■ **Problem statement**: Give again, character for character, the lines that lie between the first line of the material and the line with "- pathologist's review", inclusive. Omit pictures.

=== Collected material ===

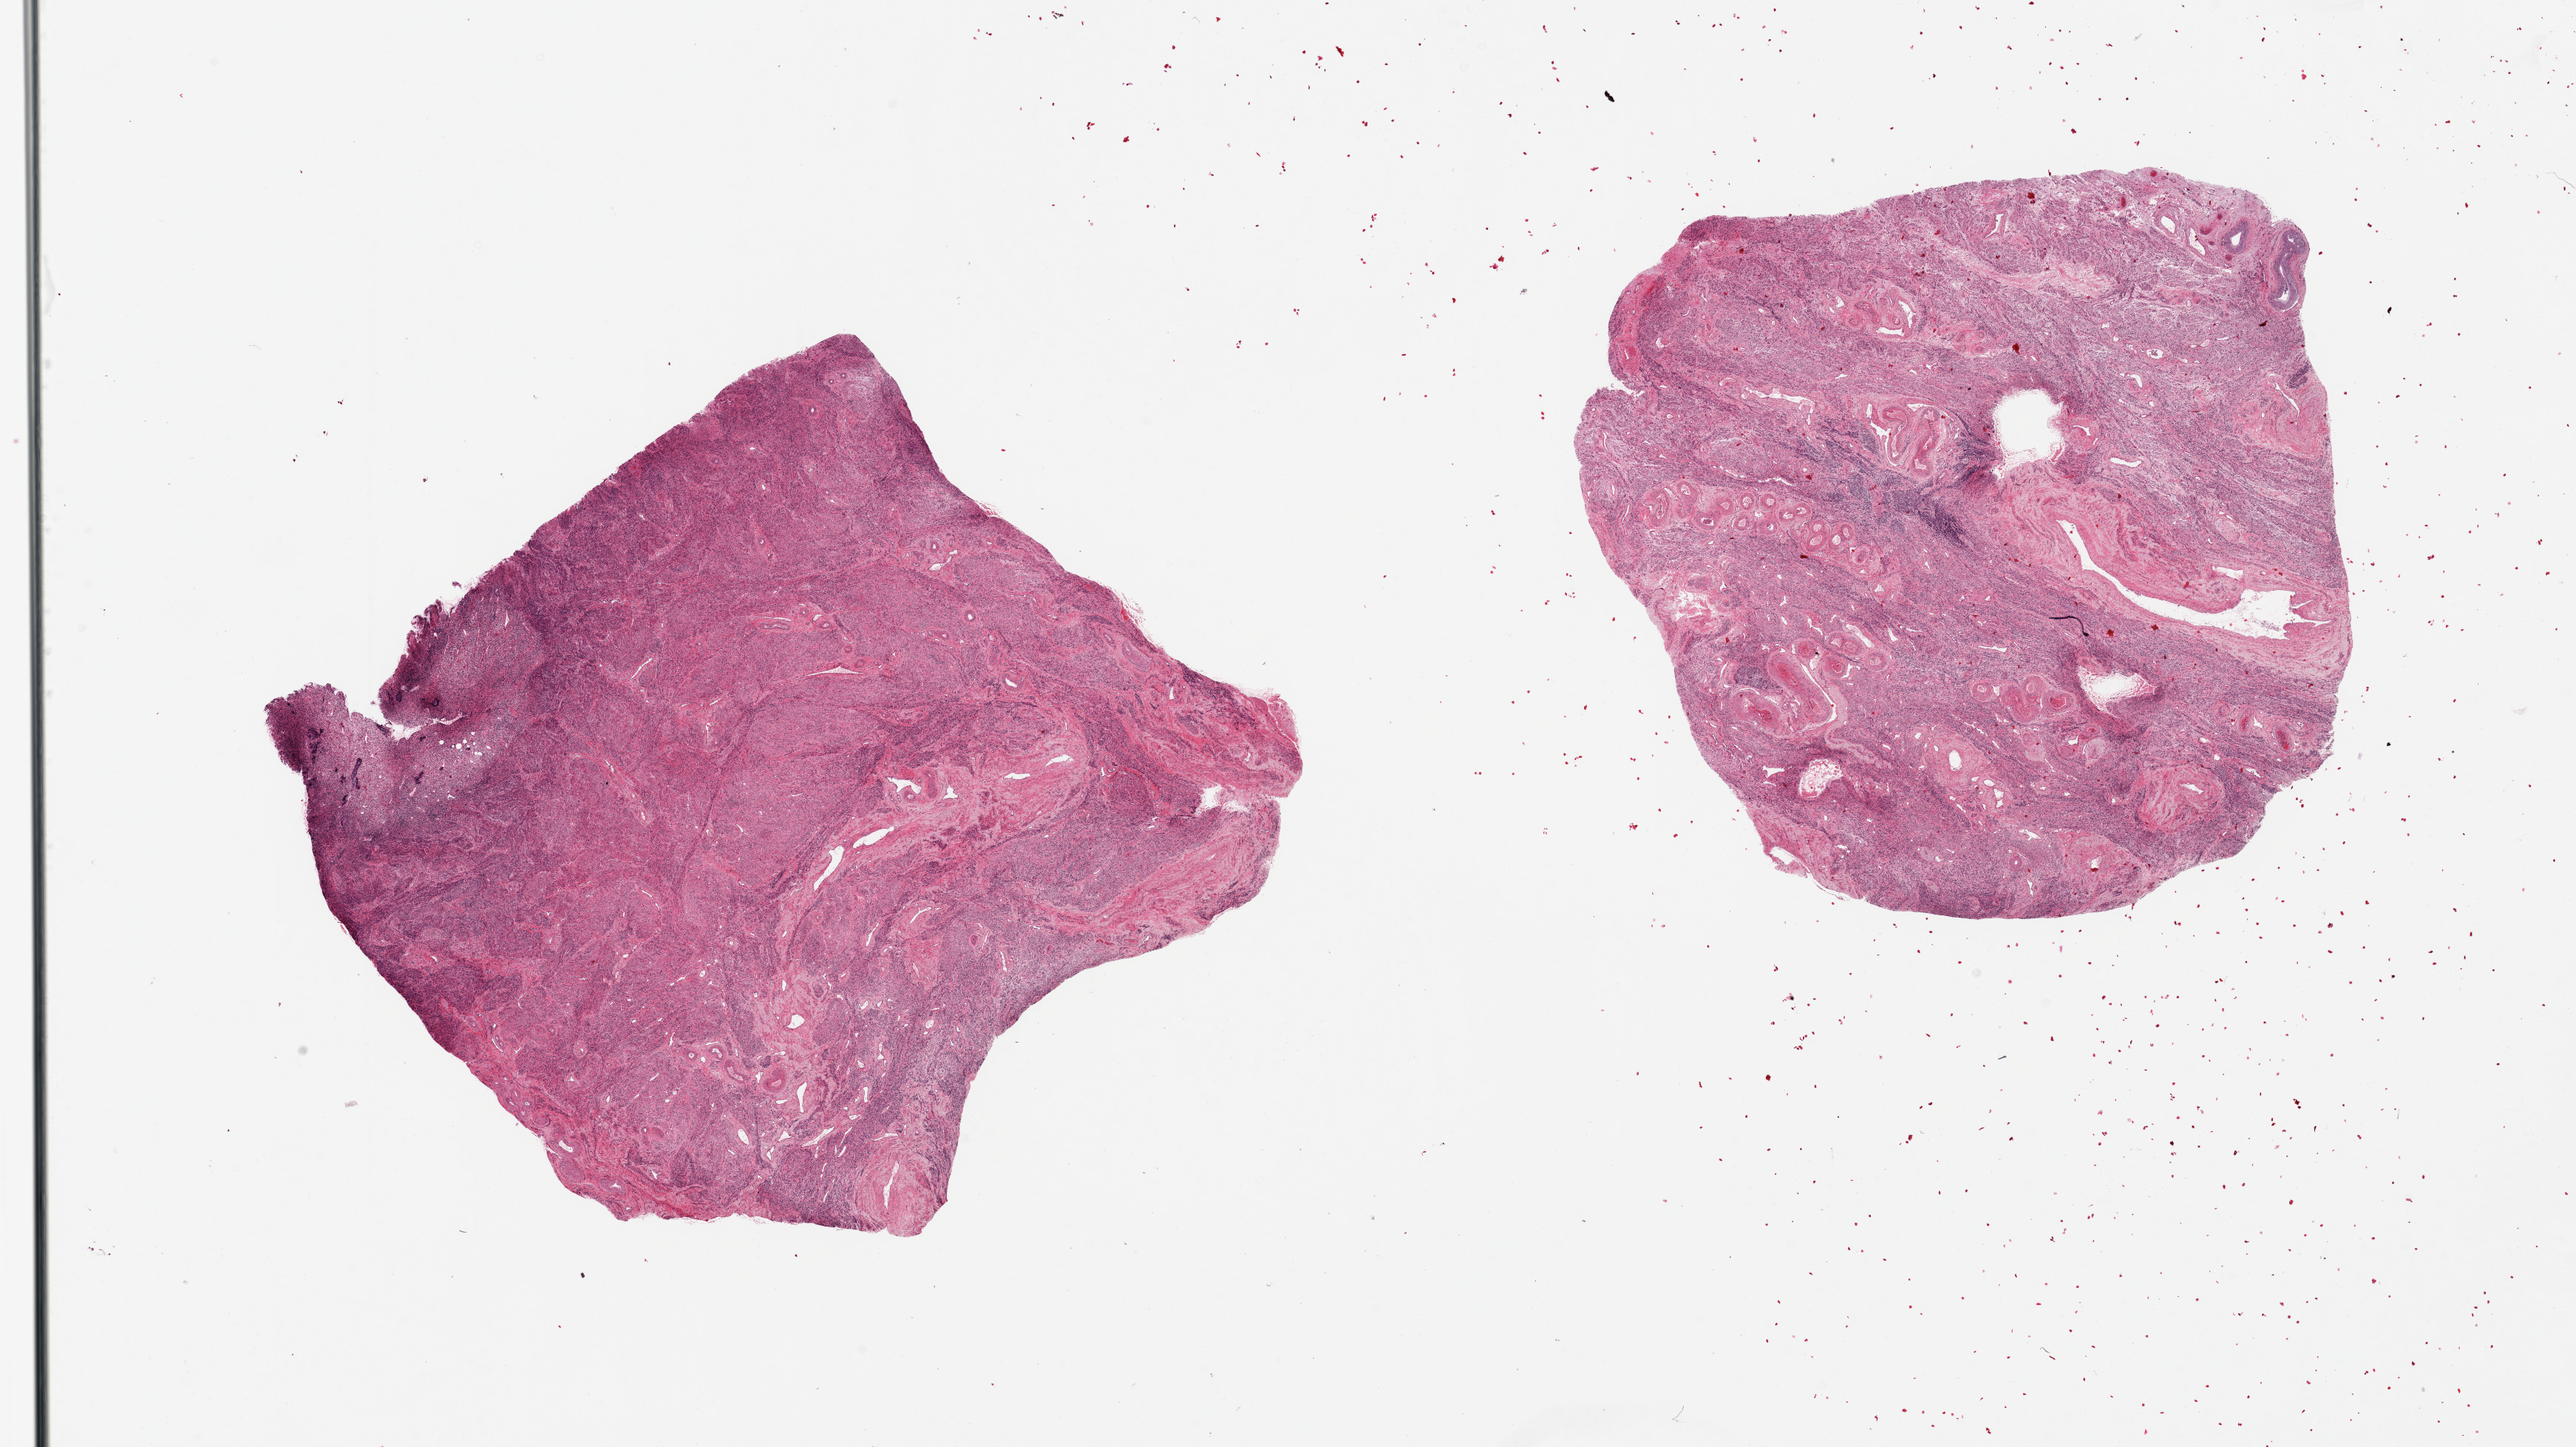
Haematoxylin and eosin whole-slide image — a low-resolution overview of the entire scanned area, about 27.6 x 15.5 mm (from a 20x scan), PAXgene-fixed, paraffin-embedded tissue, sampled site (target tissue): uterus, tissue donor sample. Female donor.
- pathologist's review note for this sample: 2 pieces, mainly myometrium, focal autolyzed stroma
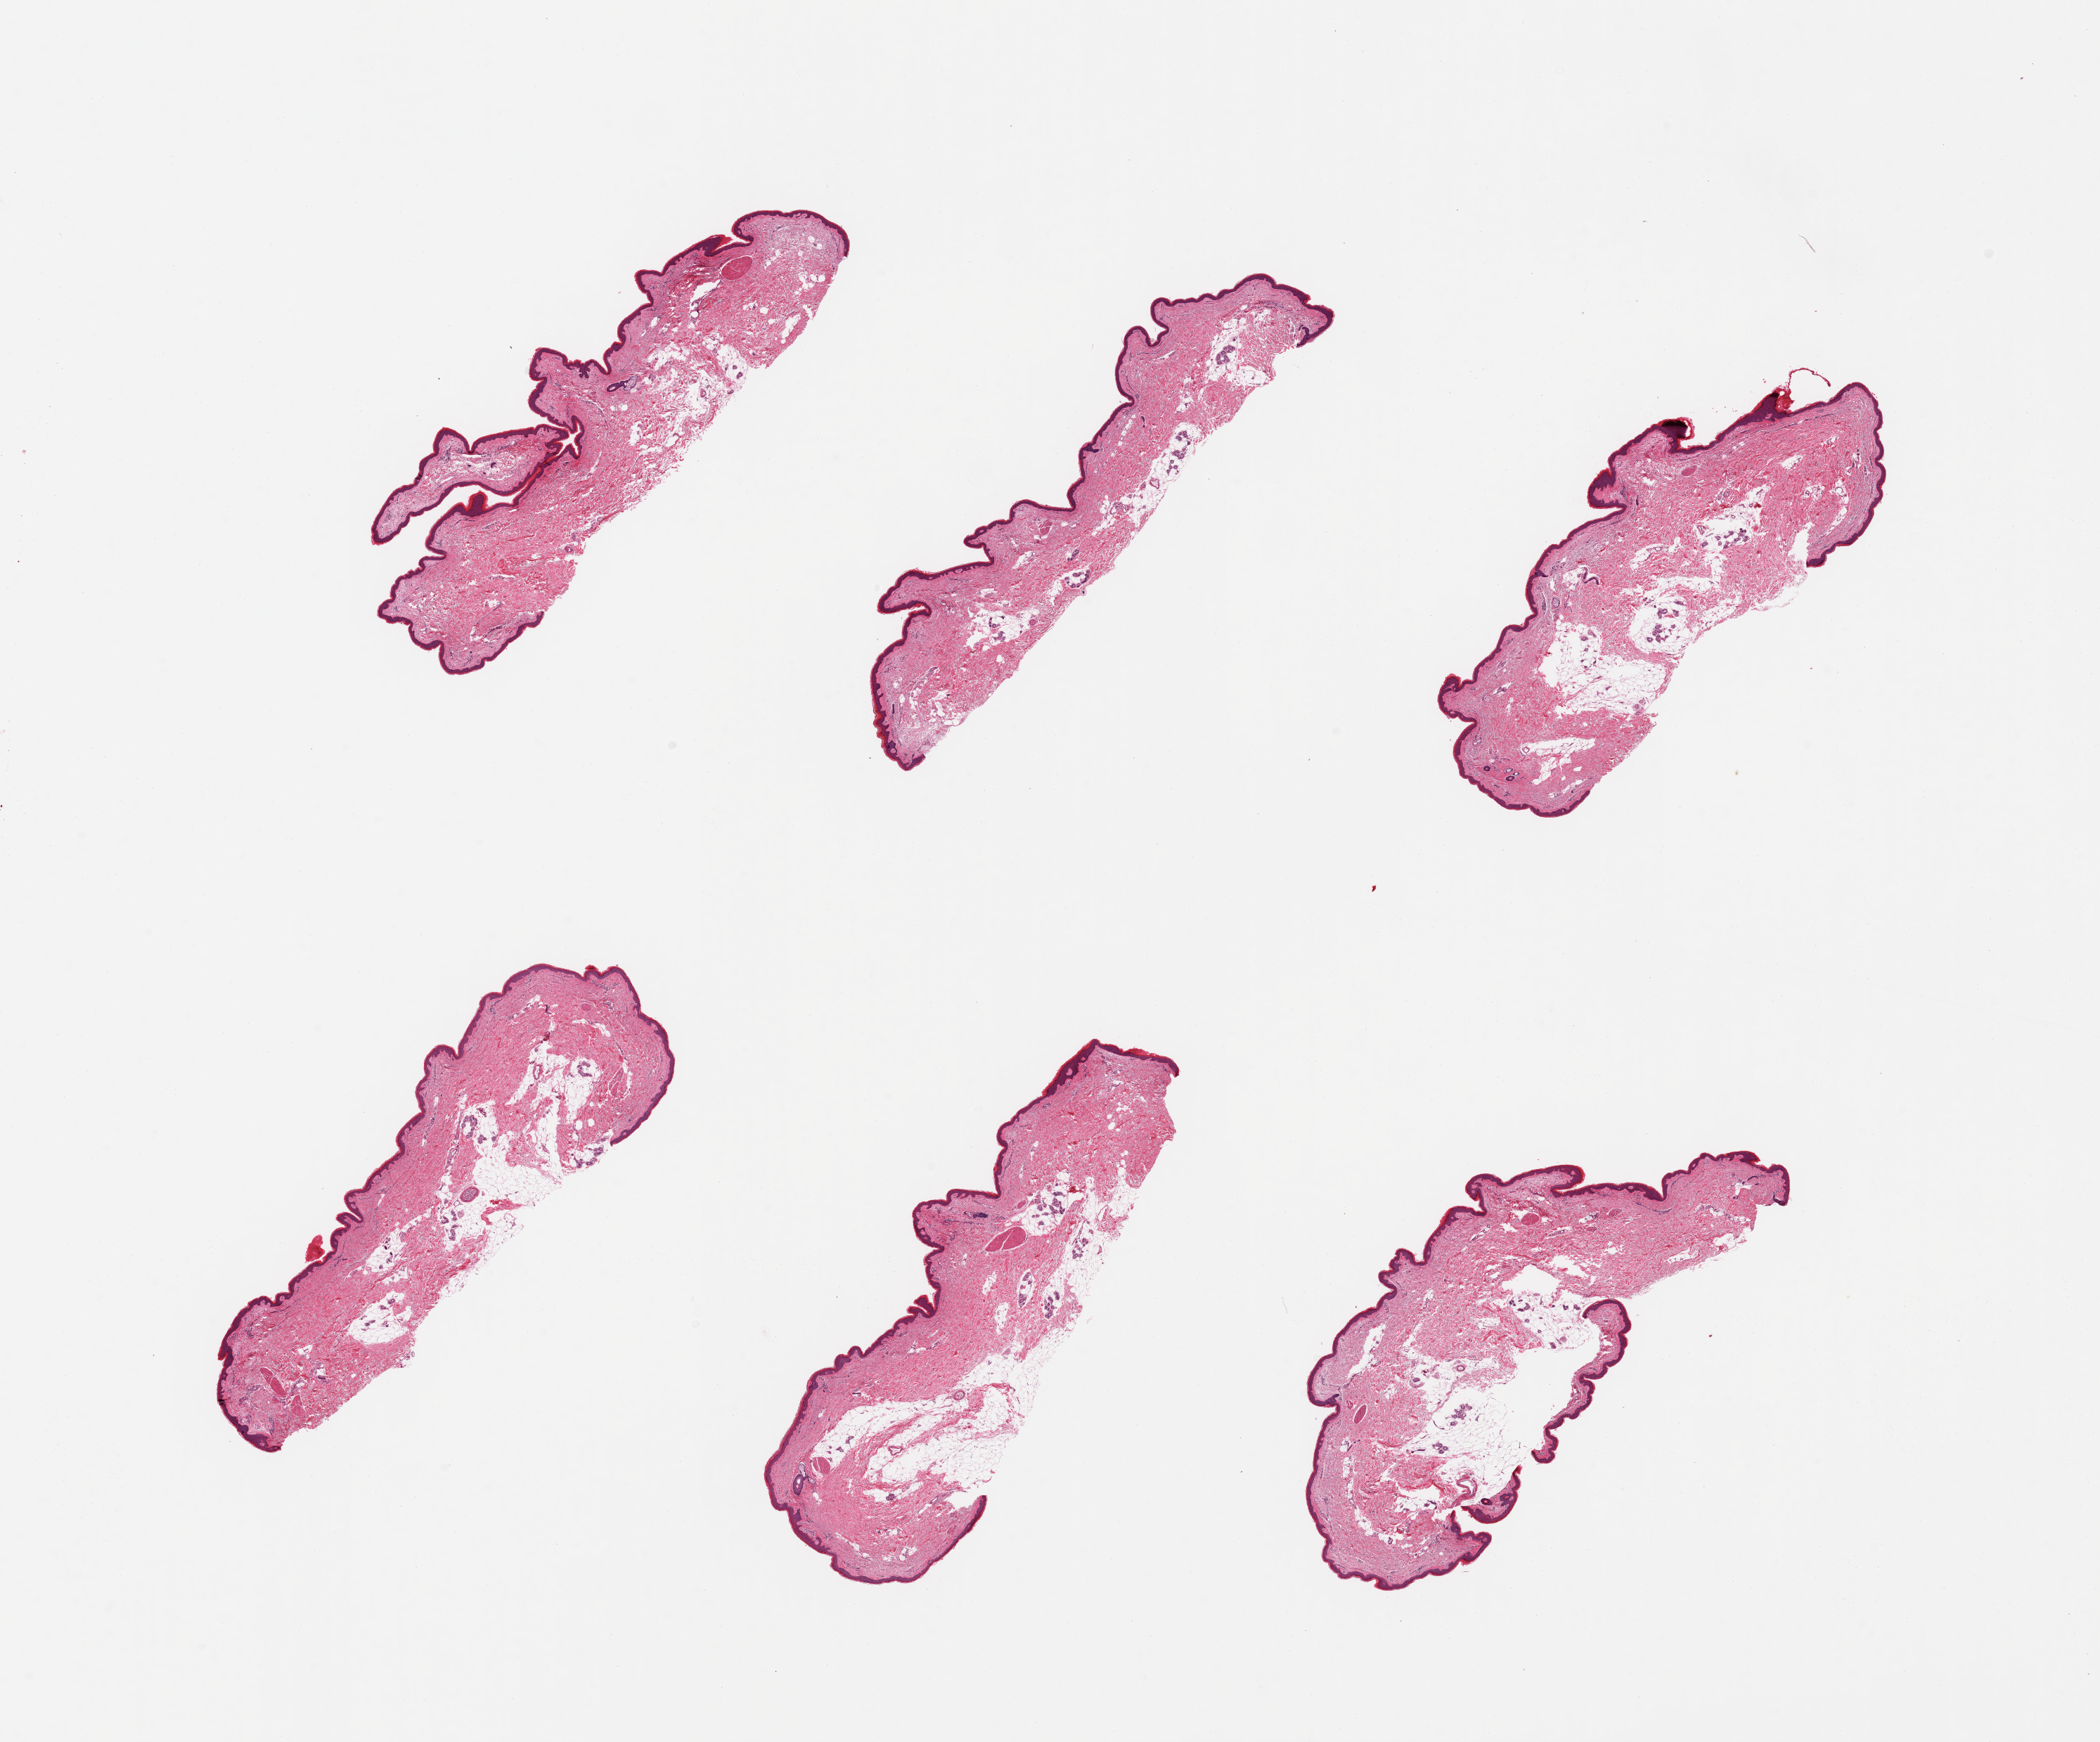
Whole-slide image, hematoxylin and eosin (H&E) stain, brightfield — whole scanned area (about 23.6 x 19.6 mm) shown as a low-resolution overview. PAXgene-fixed, paraffin-embedded tissue. Target tissue: skin of lower leg. Donor tissue sample.
Reviewer comment on this tissue sample: 6 pieces, moderate dermal fat; squamous epithelium is ~35 microns.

===

■ **Exercise output**:
Haematoxylin and eosin whole-slide image — a low-resolution overview of the entire scanned area, about 27.6 x 15.5 mm (from a 20x scan), PAXgene-fixed, paraffin-embedded tissue, sampled site (target tissue): uterus, tissue donor sample. Female donor.
- pathologist's review note for this sample: 2 pieces, mainly myometrium, focal autolyzed stroma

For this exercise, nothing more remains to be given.